[Records for processing — start]
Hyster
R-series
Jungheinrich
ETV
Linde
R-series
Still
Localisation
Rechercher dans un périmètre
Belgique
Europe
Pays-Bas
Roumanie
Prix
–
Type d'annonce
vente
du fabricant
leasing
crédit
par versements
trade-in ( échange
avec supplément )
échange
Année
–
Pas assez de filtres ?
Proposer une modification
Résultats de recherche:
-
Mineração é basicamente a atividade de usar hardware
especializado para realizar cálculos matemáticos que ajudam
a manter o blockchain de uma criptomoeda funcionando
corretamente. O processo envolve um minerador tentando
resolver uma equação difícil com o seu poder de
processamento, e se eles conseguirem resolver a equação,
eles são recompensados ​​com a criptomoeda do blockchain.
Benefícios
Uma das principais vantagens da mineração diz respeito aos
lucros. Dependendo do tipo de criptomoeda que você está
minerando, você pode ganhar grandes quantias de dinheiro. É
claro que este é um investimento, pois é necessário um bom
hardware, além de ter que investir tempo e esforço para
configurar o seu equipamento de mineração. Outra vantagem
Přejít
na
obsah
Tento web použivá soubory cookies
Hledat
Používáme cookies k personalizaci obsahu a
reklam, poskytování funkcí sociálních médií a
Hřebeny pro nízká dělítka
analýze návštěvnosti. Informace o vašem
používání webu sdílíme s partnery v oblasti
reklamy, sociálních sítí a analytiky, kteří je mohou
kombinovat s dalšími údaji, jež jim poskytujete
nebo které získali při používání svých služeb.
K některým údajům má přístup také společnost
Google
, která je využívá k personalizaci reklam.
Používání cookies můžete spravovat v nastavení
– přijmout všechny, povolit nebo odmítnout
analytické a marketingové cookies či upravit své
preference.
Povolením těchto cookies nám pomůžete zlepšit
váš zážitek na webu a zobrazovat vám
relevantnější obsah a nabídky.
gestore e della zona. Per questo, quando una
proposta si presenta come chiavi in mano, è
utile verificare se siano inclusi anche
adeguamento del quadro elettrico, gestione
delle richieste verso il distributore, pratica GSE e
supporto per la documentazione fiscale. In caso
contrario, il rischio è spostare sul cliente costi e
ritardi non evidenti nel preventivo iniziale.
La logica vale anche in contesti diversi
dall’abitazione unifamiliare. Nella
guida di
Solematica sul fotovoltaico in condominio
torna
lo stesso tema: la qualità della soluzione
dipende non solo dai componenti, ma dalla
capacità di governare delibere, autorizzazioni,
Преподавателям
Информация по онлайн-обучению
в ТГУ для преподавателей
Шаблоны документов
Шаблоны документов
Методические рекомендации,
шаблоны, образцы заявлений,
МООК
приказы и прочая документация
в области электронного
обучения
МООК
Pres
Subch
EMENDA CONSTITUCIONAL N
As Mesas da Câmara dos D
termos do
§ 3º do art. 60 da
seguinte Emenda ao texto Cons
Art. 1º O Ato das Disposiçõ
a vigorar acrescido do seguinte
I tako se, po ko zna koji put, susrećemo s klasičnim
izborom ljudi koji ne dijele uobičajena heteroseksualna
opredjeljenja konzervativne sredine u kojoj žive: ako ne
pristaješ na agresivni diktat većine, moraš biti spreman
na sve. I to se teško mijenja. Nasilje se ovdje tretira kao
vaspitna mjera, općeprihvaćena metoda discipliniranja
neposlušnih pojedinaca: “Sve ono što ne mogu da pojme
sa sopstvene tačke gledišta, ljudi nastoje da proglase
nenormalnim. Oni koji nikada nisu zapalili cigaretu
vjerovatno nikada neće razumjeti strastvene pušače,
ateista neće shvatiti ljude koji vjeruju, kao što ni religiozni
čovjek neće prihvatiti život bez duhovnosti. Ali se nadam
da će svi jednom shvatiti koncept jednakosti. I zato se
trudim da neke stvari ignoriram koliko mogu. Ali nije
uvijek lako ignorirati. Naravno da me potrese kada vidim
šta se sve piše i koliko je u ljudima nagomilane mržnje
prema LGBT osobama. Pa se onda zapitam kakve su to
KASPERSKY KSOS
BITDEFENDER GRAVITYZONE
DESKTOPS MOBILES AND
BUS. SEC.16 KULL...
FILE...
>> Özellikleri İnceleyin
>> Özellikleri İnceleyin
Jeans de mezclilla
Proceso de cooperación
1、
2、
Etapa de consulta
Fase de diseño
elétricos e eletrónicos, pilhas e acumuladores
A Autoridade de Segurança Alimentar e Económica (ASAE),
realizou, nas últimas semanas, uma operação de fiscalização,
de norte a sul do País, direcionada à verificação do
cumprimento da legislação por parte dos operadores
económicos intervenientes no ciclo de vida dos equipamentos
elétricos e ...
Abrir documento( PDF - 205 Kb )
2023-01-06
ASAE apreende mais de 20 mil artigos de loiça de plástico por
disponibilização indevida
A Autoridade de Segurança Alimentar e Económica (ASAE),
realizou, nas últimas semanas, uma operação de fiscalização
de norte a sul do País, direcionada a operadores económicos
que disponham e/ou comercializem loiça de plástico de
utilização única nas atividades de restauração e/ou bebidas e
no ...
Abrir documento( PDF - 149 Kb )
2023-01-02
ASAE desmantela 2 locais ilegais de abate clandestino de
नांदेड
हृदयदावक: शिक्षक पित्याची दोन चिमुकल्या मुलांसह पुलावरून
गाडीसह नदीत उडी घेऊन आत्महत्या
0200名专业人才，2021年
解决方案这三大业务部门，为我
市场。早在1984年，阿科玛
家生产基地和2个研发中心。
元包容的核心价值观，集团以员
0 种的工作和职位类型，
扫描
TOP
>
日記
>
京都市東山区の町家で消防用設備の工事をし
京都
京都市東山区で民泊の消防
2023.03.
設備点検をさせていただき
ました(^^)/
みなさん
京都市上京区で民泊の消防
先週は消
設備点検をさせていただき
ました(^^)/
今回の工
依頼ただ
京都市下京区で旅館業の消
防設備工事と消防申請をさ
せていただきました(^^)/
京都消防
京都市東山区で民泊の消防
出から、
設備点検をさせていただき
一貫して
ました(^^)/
[Records for processing — finish]
§ What you are asked to do:
List every line in the data above that contains the string "criptomoeda".

§ Task result:
a manter o blockchain de uma criptomoeda funcionando
eles são recompensados ​​com a criptomoeda do blockchain.
lucros. Dependendo do tipo de criptomoeda que você está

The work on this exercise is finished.